Sciogliere il lievito in parte dell’acqua, aggiungere un pizzico di zucchero
e far schiumare.
In un’ampia ciotola unire la rimanente acqua, olio, sale, zucchero, malto e
senape, aggiungere il lievito e la farina –una tazza alla volta- mescolando
molto energicamente con un cucchiaio di legno; per farlo agevolmente abbracciate
saldamente la ciotola stringendola al petto con il braccio sinistro e con il
destro impugnate il cucchiaio –mi raccomando, che sia robusto!-.
Quando l’impasto diventa veramente duro da lavorare in questo modo
rovesciarlo sulla spianatoia molto ben infarinata ed impastare vigorosamente
facendo assorbire ancora farina. Indicativamente il mio impasto ha assorbito 390
gr di manitoba, alla fine dovrà essere molto morbido e liscio -fate riferimento
al primo video che trovate in questa pagina: http://pbs-juliachild.onstreammedia.com/cgi-bin/visearch?user=pbs-juliachild&template=template.html&query=bagels&category=0&ingredients=0&chef=0&project=0&viKeyword=bagels.

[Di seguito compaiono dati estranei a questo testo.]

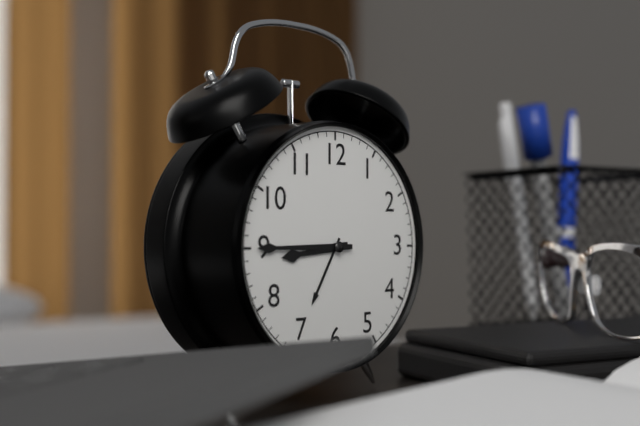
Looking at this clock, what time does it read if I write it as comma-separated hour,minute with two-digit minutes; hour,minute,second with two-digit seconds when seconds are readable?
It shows 8,45
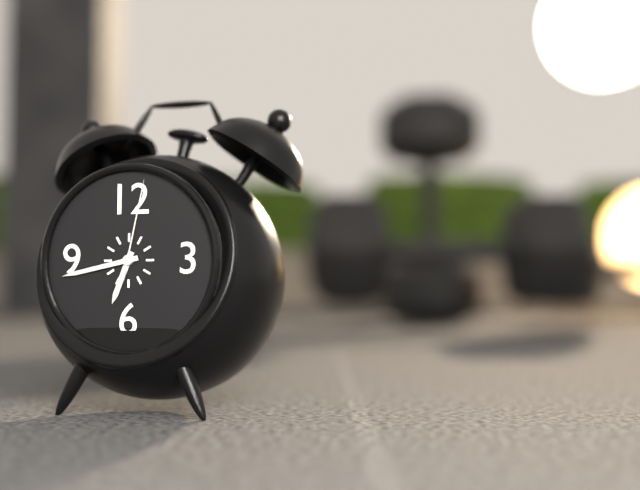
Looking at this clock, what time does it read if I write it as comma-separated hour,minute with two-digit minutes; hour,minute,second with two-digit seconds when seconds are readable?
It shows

Se non avete voglia di sporcarvi troppo le mani
naturalmente l’operazione può essere fatta con un’impastatrice.
Ungere per bene una ciotola, versarvi l’impasto, ungerlo e coprire con
pellicola; 24 ore in frigo gli faranno più che bene, altrimenti attendete
semplicemente il raddoppio.
Portare il forno a 250°, con entrambe le resistenze accese.
Sgonfiare l’impasto e suddividerlo in 5 porzioni, formarle a pallina e
schiacciarle leggermente, quindi praticare un foro con un dito ben infarinato;
per allargare il foro io ho trovato molto pratico fargli fare l’hula-hop intorno
al dito, altrimenti allargatelo con delicatezza alle dimensioni di un pugno.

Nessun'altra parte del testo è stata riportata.